### Document segment
____

Phase II evaluation of a 3-day infusion of topotecan in patients with recurrent ovarian or primary peritoneal cancer

Objective.To assess the efficacy and toxicity profile in patients treated with topotecan at 2.0 mg/m2/day × 3 days every 3 weeks.Materials and methods.Eligibility criteria included patients with recurrent primary peritoneal or epithelial ovarian cancer with ≥ 6 months elapsed from time of prior platinum treatment. Patients were required to have a performance status of ≤ 2 and normal hepatic and renal function. Response to therapy and toxicity was assessed using standard criteria. Chi-square and Student's t tests were used as appropriate. Survival was assessed with Kaplan–Meier method.Results.All 40 patients enrolled were assessable for response. The mean age of the patients was 63.2 years (range 43–85). Median time to progression from initial treatment was 11.8 months. A total of 286 cycles of chemotherapy were administered with an average of 7.1 cycles per patient. Overall median time to progression (TTP) with 3-day topotecan treatment was 21 weeks (range 6–43 weeks). Of the 33 patients with measurable disease, 24% (11–42%, 95% CI) demonstrated a response. Seven patients had CA-125 evaluable disease with a response of 43% (10–89%, 95% CI). Median progression-free survival (PFS) was 16 weeks (range 12–21 weeks, 95% CI). Median overall survival was 106 weeks (range 76–117 weeks, 95% CI). Assessment of toxicity by patient showed 90% demonstrating grade 3/4 neutropenia with the vast majority being uncomplicated. No severe non-hematological toxicity was observed.Conclusion.Administration of topotecan as a 3-day regimen is feasible with demonstrable activity and tolerable toxicity. Critical comparison to the 5-day regimen in a randomized fashion is warranted.

____

### Exercise directions
Summarize the topotecan study abstract above in two sentences.

### Record excerpts
____

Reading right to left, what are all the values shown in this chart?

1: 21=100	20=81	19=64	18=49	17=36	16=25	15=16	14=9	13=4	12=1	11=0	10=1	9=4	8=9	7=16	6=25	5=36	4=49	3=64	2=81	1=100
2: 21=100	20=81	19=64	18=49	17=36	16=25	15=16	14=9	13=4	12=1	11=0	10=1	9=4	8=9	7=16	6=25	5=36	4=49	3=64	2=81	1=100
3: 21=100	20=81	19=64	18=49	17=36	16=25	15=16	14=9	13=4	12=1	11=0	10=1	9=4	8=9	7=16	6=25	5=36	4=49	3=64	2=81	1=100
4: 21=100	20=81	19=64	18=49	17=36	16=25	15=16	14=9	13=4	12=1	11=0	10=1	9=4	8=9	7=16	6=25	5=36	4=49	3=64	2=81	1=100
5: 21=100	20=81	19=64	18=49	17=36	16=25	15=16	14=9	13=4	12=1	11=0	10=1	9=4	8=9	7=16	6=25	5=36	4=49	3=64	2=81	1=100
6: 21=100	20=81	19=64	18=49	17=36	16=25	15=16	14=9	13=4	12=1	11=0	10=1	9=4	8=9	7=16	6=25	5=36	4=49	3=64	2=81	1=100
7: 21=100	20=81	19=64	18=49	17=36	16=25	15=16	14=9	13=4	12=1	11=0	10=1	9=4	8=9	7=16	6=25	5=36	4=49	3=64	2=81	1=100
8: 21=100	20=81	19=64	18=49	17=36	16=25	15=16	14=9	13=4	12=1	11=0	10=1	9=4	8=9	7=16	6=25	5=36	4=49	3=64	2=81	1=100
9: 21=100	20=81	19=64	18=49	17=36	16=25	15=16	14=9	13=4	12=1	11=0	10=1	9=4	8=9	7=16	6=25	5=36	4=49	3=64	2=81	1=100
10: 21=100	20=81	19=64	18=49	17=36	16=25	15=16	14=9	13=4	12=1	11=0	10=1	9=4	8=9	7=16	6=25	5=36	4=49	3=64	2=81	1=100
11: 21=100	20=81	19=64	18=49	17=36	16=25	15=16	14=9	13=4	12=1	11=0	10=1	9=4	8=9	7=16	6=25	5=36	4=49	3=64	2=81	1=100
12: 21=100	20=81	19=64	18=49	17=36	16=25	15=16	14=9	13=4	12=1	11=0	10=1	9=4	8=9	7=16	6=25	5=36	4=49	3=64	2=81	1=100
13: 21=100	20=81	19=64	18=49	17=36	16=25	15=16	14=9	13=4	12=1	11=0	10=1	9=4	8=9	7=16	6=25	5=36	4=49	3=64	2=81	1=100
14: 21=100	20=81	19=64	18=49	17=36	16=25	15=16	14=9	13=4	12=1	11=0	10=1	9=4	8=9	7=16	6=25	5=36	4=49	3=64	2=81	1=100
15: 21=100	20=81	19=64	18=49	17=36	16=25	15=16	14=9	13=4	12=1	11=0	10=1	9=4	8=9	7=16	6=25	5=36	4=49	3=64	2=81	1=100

____

### Task output
In this phase II study, 40 patients with recurrent ovarian or primary peritoneal cancer received topotecan at 2.0 mg/m2/day for 3 days every 3 weeks; 24% of those with measurable disease responded, median progression-free survival was 16 weeks, and median overall survival was 106 weeks. Although 90% had grade 3/4 neutropenia, mostly uncomplicated, with no severe non-hematological toxicity, the authors conclude that the 3-day regimen is feasible, active, and tolerable and call for a randomized comparison with the 5-day regimen.